Wiseway boost from strong e-commerce, China demand

Company trading update highlights promising first quarter

Wiseway boost from strong e-commerce, China demand
Wiseway has staved off potential business challenges


Despite its susceptibility to regional Covid slowdowns and trade tensions, Australia-Asia logistics provider Wiseway appears to have largely avoided those hurdles to report strong revenue growth for the recent quarter.

For the three months ended September 30, listed Wiseway presents an unaudited revenue of $31 million, up 53 per cent or $10.7 million on the prior corresponding period (pcp).

It has continued to operate its import and export services between Australia and Asia during the COovid-19 pandemic, leveraging its relationships with distribution partners to enable delivery of customers’ cargo in and out of Asia via a combination of alternative routes.

CEO Roger Tong notes trade activity and transaction volumes from China, particularly via major e-commerce platforms, remain high, continuing recovery trends from the previous quarter.

How Wiseway was buoyed by its annual results despite Covid, here

"Our core business – air freight inbound and outbound – generated revenue of $22.2 million in Q1 FY21, an increase of 24 per cent on Q1 FY20," Tong says.

"We have significantly diversified our revenue stream, increasing the revenue component from new businesses to 29 per cent, compared to 5 per cent at the time of the IPO.

"Pleasingly – complementing the core business growth, was a continued step-up in performance across all our new business divisions thanks to a number of new major customer wins, including large Australian exporters of salmon and exporting into a wide range of countries other than China, for example in South-East Asia, as well as Japan.

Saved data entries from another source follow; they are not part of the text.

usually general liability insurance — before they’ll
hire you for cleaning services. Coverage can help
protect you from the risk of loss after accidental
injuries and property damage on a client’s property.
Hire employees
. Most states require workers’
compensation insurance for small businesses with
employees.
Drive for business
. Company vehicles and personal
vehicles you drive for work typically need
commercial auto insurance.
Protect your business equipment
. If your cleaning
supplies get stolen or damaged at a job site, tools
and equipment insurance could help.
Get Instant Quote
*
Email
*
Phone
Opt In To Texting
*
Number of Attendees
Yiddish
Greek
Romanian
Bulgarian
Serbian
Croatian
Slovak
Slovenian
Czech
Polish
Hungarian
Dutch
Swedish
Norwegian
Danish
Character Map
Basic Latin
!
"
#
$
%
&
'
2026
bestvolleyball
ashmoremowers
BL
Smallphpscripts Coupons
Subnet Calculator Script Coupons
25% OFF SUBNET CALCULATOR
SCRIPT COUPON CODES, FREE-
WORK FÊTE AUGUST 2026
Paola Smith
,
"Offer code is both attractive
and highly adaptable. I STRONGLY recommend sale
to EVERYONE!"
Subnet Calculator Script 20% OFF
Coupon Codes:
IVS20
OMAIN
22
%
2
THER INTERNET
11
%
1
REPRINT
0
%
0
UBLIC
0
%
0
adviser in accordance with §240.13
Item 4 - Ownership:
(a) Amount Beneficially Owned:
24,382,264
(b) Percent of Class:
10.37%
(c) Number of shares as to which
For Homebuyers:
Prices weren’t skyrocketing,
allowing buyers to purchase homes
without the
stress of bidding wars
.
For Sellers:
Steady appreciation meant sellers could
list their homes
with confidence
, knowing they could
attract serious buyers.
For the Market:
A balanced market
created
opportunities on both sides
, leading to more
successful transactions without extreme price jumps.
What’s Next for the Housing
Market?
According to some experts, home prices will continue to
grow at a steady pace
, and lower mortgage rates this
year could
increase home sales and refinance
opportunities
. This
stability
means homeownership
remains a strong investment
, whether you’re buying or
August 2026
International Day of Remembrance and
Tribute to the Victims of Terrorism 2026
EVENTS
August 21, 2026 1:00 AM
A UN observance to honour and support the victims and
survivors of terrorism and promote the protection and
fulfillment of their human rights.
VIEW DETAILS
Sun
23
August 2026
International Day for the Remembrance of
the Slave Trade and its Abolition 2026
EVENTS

"The standout was the stellar performance in our perishables business, of exporting fresh produce, live seafood, chilled seafood, chilled fresh milk and chilled meat; with a revenue of $4.2 million during Q1 FY21, a seven-fold rise compared to Q1 FY20.

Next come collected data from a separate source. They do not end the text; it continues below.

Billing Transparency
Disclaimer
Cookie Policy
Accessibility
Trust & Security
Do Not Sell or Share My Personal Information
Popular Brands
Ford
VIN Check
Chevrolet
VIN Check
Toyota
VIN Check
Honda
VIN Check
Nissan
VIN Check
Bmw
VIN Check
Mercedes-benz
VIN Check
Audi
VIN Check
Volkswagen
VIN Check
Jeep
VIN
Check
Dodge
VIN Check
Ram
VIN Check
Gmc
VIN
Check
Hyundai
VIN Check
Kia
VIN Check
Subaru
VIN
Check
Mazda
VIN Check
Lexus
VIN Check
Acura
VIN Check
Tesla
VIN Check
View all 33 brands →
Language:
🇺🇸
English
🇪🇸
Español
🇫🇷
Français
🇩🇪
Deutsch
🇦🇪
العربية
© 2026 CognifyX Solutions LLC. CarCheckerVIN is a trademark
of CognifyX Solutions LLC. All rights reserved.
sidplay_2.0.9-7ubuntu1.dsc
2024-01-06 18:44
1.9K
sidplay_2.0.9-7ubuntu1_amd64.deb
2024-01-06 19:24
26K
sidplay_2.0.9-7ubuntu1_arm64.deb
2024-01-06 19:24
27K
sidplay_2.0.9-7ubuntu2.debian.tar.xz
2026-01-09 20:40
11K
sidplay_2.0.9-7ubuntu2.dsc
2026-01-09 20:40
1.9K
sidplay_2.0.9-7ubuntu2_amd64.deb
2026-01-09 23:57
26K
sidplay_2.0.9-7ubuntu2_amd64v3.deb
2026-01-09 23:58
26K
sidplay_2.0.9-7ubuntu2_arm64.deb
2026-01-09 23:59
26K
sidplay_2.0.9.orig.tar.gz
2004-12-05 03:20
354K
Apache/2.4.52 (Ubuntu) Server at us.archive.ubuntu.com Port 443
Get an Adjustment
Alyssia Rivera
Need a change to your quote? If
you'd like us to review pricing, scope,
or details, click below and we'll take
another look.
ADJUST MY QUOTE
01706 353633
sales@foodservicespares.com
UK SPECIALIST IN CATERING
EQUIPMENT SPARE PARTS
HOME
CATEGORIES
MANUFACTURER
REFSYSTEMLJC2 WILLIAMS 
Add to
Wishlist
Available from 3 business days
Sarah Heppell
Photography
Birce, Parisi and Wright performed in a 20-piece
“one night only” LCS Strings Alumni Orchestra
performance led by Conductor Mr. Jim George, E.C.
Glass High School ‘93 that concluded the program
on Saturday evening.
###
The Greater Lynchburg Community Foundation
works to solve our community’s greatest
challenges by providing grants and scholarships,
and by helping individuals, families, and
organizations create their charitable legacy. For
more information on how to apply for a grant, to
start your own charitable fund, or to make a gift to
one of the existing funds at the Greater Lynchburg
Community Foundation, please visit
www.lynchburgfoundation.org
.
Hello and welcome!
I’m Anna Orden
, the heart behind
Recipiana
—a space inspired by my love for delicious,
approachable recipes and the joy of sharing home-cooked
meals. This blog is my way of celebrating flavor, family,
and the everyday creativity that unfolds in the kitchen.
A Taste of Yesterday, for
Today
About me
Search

"This level represents nearly half of the revenue generated in perishables for the full year in FY20."

The market for imported fresh produce in China is seeing unprecedented growth in demand, for which Wiseway is positioned to deliver on, Tong says, and the benefit has flowed on to its trucking arm.

"We have implemented operational ‘COVID-19 safe’ procedures, and have been able to continue operations and service customers across Australia, including those in Victoria throughout the period of the state’s border closure," he says.

"As a result our interstate road transportation service, Airtruck, saw revenue growth of 76 per cent to $0.9 million on the previous corresponding quarter.

"Notably, our importing services for general cargo and e-commerce, now fully set up, are gaining momentum, with revenue of $1.8 million in Q1 FY21, up 182 per cent on Q1 FY20."